Die Berichterstattung nach dem Hamas-Massaker vom 7. Oktober 2023 zeige dieses Muster deutlich: Zwar sei das israelische Leid kurzzeitig anerkannt worden, doch bereits wenige Wochen später habe sich die mediale Erzählung wieder gewendet – etwa durch die voreilige und später widerlegte Berichterstattung über einen angeblichen israelischen Angriff auf das Al-Ahli-Krankenhaus.

Teil einer größeren Entwicklung

Friedman sieht die Krise der Israel-Berichterstattung als Teil einer größeren Entwicklung: »Was ich damals als Fehlfunktion in der Israel-Berichterstattung wahrnahm, war in Wahrheit ein Vorbote einer viel größeren Transformation.« Die Presse, ebenso wie NGOs und Teile der akademischen Welt, habe sich von ihrer ursprünglichen Rolle als neutrale Beobachterin entfernt und sei zu einem ideologischen Akteur geworden.

Institutionen wie Human Rights Watch, Amnesty International oder renommierte Universitäten wie Harvard und Columbia würden zwar noch ihre traditionellen Namen tragen, verfolgten aber inzwischen andere Ziele.
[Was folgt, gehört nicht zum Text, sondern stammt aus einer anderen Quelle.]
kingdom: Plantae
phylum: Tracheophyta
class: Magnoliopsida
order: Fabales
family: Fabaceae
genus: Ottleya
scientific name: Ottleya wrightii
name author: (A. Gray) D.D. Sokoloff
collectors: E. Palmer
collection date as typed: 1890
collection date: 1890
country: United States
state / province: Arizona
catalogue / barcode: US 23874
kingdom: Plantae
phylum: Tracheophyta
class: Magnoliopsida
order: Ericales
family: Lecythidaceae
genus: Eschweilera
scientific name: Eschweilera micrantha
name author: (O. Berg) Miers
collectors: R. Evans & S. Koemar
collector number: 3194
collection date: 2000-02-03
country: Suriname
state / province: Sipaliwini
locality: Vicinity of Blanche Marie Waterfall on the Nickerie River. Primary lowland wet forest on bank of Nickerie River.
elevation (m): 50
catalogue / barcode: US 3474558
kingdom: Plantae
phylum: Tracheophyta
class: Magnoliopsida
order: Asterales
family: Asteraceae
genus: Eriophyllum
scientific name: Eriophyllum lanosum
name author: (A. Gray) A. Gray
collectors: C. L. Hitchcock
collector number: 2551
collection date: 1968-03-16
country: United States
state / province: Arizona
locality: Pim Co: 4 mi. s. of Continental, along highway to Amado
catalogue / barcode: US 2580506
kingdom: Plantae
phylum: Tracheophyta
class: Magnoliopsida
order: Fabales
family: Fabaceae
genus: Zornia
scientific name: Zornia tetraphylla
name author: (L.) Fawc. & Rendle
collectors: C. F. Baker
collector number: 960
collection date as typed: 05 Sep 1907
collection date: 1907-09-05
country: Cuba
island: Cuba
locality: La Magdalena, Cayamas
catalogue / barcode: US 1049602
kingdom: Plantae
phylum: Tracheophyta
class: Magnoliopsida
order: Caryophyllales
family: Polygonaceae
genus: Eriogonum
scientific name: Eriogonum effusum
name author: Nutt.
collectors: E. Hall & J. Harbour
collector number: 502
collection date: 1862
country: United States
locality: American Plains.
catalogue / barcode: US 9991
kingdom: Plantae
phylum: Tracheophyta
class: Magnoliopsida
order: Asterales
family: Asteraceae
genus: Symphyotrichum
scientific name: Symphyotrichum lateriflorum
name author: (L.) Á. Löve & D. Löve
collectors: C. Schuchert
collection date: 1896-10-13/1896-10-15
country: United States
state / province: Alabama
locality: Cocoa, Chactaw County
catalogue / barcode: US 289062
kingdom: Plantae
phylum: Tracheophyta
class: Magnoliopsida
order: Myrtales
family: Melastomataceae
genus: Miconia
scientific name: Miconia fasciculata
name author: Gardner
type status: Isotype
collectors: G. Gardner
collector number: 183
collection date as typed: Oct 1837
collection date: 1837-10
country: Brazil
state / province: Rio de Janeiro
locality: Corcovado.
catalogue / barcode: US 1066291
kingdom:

Auf die Frage, wie man dieser Entwicklung begegnen könne, antwortet Friedman mit einer überraschenden Wendung: »Ich glaube nicht, dass der Kampf gewonnen werden kann. Antisemitismus lässt sich nicht besiegen.« Statt Ressourcen in den Kampf gegen Antisemitismus zu investieren, plädiert er für eine innere Stärkung der jüdischen Identität. »Wenn ich unbegrenzte Mittel hätte, würde ich dafür sorgen, dass junge Juden Zugang zu den Reichtümern der jüdischen Zivilisation bekommen – etwa durch Hebräischkenntnisse.«

Hebräisch sei der Schlüssel zu jüdischem Leben – ob zur Bibel, zur Literatur, zur Popkultur oder zur Verbindung mit Israel. »Wenn wir unsere Identität auf den Kampf gegen Antisemiten gründen, haben sie gewonnen«, so Friedman. Die Antwort auf die Krise liege nicht in Reaktion, sondern in kreativer Selbstbehauptung – ganz im Sinne von Theodor Herzl. Er habe in einer dunklen Zeit nicht protestiert, sondern ein neues Kapitel jüdischer Geschichte geschrieben.